PENDLETON — Maria Drayton Gibbes was the first person to be buried at St. Paul’s Episcopal Church in Pendleton in 1826.
She was also a respected amateur botanist, mother to the most prominent early faculty member of the College of
Charleston, and the first mistress of the Ashtabula historic house off Greenville Street.
Beyond that, not much is known about Gibbes, who was born into wealth in Charleston but died in relative obscurity in Pendleton. Les McCall, executive director of the Pendleton Historic Foundation, said researchers never located an obituary for her, and her burial was not included among the St. Paul’s churchyard records.
“Why such well-connected people struggled so much …” McCall said. “It remains a mystery.”
On Thursday, McCall will go to Charleston’s Drayton Hall to share what he knows about Gibbes after her move in the early 1820s to the Upstate. She grew up at Drayton Hall, but historians there know little about her.
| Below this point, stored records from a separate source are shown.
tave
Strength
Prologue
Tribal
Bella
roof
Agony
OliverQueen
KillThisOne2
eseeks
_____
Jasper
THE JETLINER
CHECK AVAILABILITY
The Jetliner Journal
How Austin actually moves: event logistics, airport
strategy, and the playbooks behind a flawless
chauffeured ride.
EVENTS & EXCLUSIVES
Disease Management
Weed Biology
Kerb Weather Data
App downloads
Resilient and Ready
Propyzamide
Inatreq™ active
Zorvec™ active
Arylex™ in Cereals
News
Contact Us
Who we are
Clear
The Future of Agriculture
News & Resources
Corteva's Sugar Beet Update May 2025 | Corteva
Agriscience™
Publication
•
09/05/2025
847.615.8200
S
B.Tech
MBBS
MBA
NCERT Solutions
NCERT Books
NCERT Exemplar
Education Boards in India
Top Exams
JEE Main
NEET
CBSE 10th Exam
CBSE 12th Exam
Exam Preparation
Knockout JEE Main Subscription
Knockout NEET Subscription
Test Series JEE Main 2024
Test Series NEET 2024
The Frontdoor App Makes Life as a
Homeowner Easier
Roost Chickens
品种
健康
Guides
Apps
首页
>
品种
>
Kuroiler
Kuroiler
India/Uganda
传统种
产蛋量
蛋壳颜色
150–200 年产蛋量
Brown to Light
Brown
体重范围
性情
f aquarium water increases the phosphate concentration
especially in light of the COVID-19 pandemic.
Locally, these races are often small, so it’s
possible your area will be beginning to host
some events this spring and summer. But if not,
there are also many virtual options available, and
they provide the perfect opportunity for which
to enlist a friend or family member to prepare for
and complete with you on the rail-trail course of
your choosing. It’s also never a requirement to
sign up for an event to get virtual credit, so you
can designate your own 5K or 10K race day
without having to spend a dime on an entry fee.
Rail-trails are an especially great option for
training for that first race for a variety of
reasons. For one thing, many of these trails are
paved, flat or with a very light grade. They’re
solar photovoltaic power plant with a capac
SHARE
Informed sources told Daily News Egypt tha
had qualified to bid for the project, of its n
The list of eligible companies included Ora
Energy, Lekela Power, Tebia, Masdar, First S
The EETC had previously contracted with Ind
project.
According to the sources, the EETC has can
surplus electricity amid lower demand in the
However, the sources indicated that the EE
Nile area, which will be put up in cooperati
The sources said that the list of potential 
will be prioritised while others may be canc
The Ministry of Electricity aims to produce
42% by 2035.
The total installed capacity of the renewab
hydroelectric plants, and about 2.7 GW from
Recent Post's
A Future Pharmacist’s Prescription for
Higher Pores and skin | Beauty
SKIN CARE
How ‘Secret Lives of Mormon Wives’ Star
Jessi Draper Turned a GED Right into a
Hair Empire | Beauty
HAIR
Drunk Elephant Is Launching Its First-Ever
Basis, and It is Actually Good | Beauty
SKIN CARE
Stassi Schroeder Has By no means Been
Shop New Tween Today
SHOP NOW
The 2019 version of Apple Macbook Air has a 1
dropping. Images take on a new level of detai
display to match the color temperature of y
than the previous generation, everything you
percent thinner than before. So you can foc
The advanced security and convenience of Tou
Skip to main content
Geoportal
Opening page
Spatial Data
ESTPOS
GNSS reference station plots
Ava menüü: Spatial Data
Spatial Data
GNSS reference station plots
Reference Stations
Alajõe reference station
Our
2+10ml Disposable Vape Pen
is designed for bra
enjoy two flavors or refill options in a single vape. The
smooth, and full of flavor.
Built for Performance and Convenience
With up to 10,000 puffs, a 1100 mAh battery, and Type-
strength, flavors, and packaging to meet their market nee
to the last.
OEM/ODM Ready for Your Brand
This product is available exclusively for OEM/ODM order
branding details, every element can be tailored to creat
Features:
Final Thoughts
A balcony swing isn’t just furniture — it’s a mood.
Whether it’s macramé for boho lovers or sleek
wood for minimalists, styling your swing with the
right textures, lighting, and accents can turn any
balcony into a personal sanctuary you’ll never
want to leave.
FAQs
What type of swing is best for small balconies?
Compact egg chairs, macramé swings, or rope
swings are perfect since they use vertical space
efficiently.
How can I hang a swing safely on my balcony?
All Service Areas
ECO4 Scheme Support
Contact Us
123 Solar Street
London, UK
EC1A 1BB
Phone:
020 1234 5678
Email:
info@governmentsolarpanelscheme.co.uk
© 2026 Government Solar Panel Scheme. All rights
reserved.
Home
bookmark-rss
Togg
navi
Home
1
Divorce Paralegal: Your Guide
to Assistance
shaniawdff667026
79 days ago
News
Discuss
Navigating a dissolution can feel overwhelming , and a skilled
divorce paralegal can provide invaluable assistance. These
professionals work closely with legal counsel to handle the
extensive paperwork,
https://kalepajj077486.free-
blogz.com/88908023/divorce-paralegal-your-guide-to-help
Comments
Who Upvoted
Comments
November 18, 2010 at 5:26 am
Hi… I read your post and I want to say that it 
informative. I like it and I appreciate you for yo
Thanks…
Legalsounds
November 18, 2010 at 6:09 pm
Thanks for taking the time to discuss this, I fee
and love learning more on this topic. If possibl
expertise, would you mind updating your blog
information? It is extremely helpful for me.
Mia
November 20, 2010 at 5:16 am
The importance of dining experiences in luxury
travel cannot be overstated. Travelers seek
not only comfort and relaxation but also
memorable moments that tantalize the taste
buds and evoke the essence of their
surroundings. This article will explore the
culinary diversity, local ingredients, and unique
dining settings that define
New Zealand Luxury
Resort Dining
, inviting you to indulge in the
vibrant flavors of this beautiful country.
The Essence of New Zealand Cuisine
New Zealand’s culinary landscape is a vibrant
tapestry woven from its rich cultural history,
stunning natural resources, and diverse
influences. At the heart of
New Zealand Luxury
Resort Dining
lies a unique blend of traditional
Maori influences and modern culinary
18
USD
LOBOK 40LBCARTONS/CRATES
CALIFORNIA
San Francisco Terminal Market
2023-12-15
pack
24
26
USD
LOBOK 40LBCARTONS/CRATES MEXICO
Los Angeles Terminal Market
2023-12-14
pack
He said he hopes it is just the beginning of a closer relationship between Ashtabula and Drayton Hall, a National Trust Historic Site.
“Antebellum history is dominated by men,” McCall said, “so not much is known about many of the women.”
Gibbes stands out among the Drayton women because she sparked such a keen interest in science among her children, McCall said. Her field journal — called a “commonplace book” — shows her observations of nature, though it does not reflect her day-to-day life.
Gibbes’ oldest son, Lewis Reeve Gibbes, is revered at the College of Charleston as an early and influential professor of mathematics, chemistry and physics there. His also studied medicine, and published a catalogue of South Carolina plants by his mid-20s.
A second son, Charles, would move to California where he did surveying work and drew maps in the gold-mining region.
Historians rely on letters, wills, diaries and census reports to construct stories, McCall said, and he has been working with folks at Drayton Hall since October to help fill in the holes on all its early residents. Much of the family’s early written records wound up at the Caroliniana room of the South Carolina Library, McCall said.
Natalie Baker, projects coordinator for Drayton Hall, said she and McCall are working out details on bringing someone from Charleston up to Pendleton later this spring.
“We’ve never been in the Drayton Hall archives,” McCall said.
The fate of the six younger children in the family is largely unknown, McCall said. Two died by the age of 22, and the rest likely moved to Mississippi or Alabama. The Ashtabula estate struggled after both Gibbes and her husband, Lewis Ladsen Gibbes, died in the late 1820s.
“I hope to get some discussion going on what happened to these kids,” McCall said.